- Brief 1
In the biography of Keith Robertson, why did he first decide to study at the United States Naval Academy?
- Brief 2
Write the next part of the biography of Keith Robertson, picking up after its last sentence.

- Text segment

- Robertson c. 1950s
- Born: May 9, 1914 Dows, Iowa, U.S.
- Died: September 23, 1991 (aged 77) Hopewell, New Jersey, U.S.
- Education: United States Naval Academy
- Occupation: Author
- Spouse: Elizabeth Woodburn Robertson
- Writing career
- Pen name: Carlton Keith
- Notable work: Henry Reed
- Notable awards: William Allen White Children's Book Award

= Keith Robertson (writer) =

American children's writer

Keith Carlton Robertson (May 9, 1914 – September 23, 1991) was an American writer of children's books and murder mysteries. He was a former captain in the United States Navy.

==Biography==
Keith Robertson was born on May 9, 1914, in Dows, Iowa. He joined the Navy in 1931, and served as a radioman on a destroyer. Later, he attended the United States Naval Academy, graduating with a B.S. degree. He attributed his initial decision to study at the academy to a "fanatical aversion to washing dishes." He said, "When I discovered that midshipmen at the United States Naval Academy did not wash dishes but were gentlemen by act of Congress, I promptly applied for entrance." Robertson served in World War II as captain of a destroyer. He was awarded five battle stars. He retired from the service as a captain in the United States Naval Reserve.

Robertson published his first book, Ticktock and Jim, in 1948. His writing career spanned 40 years. As a member of the Rutgers University Council on Children's Literature, he was active in encouraging aspiring authors.

He was married to Elizabeth Woodburn Robertson, a rare-book dealer, and had four children. He died of cancer at his home in Hopewell, New Jersey on September 23, 1991, aged 77.

==Writing career==
Keith Robertson is best known for the five books of the Henry Reed series, beginning in 1958 with Henry Reed, Inc., which won the William Allen White Children's Book Award in 1961. Another Henry Reed book, Henry Reed's Baby-Sitting Service, also won this award, along with the Pacific Northwest Library Association Young Readers' Choice Award, in 1969. The Henry Reed series was illustrated by Robert McCloskey.

- Data listing
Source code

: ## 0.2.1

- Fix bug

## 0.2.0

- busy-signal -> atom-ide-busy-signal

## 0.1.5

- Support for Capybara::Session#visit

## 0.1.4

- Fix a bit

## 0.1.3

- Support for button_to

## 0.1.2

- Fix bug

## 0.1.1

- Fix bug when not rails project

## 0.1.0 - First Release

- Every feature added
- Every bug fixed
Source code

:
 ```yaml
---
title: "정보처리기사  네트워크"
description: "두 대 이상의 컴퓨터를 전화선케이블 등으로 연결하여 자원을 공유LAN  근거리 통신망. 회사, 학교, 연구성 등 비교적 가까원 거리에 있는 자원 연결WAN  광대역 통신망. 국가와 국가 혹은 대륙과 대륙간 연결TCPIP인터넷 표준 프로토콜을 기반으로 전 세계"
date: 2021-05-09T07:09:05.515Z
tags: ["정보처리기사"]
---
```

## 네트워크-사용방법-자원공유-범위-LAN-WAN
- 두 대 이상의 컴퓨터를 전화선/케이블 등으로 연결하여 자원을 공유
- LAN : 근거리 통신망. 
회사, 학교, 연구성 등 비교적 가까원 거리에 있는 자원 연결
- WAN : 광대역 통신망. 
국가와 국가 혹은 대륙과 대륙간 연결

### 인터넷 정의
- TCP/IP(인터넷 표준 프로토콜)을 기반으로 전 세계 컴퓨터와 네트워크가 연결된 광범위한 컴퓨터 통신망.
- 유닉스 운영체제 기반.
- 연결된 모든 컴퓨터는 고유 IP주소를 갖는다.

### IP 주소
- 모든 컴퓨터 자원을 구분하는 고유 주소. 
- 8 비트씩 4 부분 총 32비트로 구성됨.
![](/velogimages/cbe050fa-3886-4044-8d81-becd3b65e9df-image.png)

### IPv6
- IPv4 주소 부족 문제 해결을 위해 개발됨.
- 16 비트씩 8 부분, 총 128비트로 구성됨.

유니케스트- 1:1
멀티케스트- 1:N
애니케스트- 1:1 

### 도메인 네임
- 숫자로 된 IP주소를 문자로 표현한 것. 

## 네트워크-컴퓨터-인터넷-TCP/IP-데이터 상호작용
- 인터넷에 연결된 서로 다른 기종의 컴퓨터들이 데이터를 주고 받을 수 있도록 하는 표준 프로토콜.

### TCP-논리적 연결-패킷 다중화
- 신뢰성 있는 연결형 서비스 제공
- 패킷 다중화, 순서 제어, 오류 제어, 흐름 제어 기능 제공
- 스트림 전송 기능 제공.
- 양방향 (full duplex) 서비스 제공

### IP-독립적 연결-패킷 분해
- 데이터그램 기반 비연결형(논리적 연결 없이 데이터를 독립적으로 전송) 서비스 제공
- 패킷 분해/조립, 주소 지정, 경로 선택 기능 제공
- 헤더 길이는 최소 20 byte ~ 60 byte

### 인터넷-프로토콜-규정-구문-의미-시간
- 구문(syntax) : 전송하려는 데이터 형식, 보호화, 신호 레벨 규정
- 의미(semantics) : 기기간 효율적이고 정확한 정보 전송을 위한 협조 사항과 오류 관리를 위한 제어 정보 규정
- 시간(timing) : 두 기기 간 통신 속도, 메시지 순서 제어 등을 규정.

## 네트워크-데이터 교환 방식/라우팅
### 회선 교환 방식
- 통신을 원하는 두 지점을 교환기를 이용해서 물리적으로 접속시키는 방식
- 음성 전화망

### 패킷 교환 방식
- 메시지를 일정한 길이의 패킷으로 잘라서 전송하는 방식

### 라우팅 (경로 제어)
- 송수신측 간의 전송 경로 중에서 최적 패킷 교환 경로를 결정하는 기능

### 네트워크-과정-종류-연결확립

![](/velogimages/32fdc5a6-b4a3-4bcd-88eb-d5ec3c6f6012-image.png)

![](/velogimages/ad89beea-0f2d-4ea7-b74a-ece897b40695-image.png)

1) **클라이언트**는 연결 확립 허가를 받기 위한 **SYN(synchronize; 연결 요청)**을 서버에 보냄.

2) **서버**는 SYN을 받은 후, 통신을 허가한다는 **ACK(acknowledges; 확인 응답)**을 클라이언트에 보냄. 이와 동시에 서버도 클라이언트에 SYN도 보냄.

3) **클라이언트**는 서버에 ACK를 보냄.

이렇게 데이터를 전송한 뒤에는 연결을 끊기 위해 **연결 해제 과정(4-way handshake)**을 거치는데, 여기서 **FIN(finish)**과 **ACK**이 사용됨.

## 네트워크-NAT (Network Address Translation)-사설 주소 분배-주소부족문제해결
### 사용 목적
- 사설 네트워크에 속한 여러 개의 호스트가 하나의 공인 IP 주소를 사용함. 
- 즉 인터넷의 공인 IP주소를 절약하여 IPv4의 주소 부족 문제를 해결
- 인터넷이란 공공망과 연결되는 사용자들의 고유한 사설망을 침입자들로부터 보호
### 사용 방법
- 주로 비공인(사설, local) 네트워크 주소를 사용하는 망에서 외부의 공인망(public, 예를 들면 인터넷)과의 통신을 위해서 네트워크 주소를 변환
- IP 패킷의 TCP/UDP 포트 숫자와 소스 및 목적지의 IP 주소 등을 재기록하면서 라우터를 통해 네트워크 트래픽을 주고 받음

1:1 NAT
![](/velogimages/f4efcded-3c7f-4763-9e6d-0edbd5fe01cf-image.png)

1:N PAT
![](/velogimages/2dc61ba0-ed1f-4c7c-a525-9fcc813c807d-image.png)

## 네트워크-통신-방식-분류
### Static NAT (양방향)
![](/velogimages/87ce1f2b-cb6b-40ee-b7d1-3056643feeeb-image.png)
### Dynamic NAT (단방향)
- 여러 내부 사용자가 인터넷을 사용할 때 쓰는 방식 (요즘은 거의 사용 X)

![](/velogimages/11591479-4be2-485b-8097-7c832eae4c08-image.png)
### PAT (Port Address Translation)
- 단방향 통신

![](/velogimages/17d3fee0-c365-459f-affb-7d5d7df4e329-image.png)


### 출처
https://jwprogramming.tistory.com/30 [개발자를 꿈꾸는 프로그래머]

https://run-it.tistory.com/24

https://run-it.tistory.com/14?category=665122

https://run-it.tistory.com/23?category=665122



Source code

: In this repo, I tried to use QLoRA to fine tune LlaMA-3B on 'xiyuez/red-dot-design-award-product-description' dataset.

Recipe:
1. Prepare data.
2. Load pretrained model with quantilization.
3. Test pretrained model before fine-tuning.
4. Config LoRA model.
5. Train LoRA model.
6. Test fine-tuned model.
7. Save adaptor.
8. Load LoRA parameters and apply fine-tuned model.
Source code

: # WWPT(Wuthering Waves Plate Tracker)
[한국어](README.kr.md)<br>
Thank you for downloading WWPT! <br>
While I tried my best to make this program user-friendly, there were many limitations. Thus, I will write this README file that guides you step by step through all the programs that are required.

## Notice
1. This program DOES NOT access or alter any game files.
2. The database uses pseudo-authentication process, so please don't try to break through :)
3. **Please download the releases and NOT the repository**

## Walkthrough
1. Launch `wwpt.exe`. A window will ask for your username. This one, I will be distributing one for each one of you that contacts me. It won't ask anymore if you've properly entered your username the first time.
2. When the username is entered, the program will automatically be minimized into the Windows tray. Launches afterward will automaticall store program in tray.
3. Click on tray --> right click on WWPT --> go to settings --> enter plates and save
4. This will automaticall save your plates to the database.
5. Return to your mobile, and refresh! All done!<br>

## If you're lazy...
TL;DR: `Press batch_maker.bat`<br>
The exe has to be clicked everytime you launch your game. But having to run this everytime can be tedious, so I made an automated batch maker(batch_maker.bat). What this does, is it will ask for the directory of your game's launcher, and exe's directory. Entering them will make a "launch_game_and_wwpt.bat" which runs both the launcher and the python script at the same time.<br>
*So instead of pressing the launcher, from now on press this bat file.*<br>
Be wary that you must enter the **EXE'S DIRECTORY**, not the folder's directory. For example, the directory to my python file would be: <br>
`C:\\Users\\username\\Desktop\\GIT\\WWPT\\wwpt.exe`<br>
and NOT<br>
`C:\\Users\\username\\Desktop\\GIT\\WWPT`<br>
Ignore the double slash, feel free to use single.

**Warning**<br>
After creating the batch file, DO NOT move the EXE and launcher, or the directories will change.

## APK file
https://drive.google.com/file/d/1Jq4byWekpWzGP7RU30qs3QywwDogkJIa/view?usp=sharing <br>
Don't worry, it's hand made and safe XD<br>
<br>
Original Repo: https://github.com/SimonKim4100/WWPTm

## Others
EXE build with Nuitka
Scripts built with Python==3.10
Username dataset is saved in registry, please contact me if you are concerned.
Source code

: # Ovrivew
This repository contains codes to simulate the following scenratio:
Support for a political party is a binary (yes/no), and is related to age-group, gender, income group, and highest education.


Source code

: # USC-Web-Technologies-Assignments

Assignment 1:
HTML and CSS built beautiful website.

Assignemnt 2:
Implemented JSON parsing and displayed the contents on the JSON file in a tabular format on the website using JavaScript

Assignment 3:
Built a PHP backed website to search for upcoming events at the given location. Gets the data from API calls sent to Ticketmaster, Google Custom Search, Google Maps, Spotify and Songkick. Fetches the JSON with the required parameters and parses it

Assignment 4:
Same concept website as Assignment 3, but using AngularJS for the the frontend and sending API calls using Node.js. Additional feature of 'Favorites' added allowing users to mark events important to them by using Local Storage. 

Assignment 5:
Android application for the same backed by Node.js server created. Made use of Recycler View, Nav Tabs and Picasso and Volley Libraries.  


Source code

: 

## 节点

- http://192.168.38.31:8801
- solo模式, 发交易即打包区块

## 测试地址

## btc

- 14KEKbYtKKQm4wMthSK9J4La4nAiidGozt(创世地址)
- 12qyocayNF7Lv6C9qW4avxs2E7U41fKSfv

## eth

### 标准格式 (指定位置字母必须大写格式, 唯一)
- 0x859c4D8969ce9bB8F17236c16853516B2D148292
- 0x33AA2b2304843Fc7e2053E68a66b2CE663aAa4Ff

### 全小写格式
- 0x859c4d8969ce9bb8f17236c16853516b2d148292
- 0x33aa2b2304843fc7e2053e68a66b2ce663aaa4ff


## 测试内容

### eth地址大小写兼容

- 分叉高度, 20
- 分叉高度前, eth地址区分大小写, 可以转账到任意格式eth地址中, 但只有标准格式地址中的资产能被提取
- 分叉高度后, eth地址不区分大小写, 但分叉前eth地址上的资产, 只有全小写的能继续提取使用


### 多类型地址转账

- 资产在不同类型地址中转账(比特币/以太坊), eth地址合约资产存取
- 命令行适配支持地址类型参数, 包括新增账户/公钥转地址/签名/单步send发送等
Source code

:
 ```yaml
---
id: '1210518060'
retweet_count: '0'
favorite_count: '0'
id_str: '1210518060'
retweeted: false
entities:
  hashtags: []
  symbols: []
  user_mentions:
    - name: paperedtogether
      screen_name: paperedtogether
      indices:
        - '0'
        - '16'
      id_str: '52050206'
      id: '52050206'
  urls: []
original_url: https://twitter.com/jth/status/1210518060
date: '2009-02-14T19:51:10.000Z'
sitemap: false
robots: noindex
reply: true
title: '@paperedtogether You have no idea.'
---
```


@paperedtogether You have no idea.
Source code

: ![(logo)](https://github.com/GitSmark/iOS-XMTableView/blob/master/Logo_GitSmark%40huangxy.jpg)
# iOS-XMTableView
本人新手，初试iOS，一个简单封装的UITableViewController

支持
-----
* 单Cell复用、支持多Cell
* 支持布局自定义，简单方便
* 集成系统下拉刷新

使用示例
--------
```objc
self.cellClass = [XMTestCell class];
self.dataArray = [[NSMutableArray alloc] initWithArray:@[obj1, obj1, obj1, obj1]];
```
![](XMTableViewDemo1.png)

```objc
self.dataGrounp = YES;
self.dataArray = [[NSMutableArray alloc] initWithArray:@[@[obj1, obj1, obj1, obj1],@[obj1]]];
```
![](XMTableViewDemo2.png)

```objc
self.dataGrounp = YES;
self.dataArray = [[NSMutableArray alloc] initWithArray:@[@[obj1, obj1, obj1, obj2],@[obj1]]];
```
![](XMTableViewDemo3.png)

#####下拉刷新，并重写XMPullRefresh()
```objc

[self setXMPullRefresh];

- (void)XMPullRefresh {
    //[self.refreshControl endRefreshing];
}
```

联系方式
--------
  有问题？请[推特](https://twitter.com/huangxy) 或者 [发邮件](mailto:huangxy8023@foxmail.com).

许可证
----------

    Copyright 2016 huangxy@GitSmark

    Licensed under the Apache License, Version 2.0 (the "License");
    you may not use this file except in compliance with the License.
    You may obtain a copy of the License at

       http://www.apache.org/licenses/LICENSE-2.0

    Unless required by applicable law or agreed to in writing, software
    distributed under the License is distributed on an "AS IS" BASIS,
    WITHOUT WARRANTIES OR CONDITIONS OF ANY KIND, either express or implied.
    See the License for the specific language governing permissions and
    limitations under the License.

- Answer box 1
He credited the decision to a "fanatical aversion to washing dishes." When he learned that midshipmen at the Naval Academy did not wash dishes but were gentlemen by act of Congress, he applied for entrance right away.

- Answer box 2
Keith Robertson used the pseudonym Carlton Keith for his six murder mysteries.

==Series books==
Ticktock and Jim series
- Ticktock and Jim Watch for a Pony (1948)
- Ticktock and Jim, Deputy Sheriffs (1949)

The Neil and Swede series AKA the Carson Street Detective Agency series
- The Mystery of Burnt Hill (1952)
- Three Stuffed Owls (1954)
- The Crow and the Castle (1957)
- The Money Machine (1969)

The Sourland Mountain series AKA the John Michelson series
- Outlaws of the Sourland (1953)
- The Pinto Deer (1956)

The Henry Reed series
- Henry Reed, Inc. (1958)
- Henry Reed's Journey (1963)
- Henry Reed's Baby-Sitting Service (1966)
- Henry Reed's Big Show (1970)
- Henry Reed's Think Tank (1986)
- The Adventures of Henry Reed omnibus (1982)

==Standalone novels==
- The Dog Next Door (1950)
- The Missing Brother: A Mystery Story for Older Boys (1950)
- The Lonesome Sorrel (1952)
- Mascot of the Melroy (1953)
- Wreck of the Saginaw (1954)
- Ice to India (1955)
- The Phantom Rider (1955)
- The Pilgrim Goose (1956)
- If Wishes Were Horses (1958)
- The Year of the Jeep (1968)
- In Search of a Sandhill Crane (1972)
- Tales of Myrtle the Turtle (1974)

==Non-fiction books==
- The Navy: From Civilian to Sailor (U.S. Armed Services Library) (1958)
- New Jersey (States of the Nation series) (1968)

==Carlton Keith books==
- The Diamond-Studded Typewriter a.k.a. A Gem of a Murder (1958)
- Missing, Presumed Dead (1961)
- Rich Uncle (1963)
- The Hiding Place (1965)
- The Crayfish Dinner a.k.a. The Elusive Epicure (1966)
- A Taste of Sangria a.k.a. The Missing Book-keeper (1968)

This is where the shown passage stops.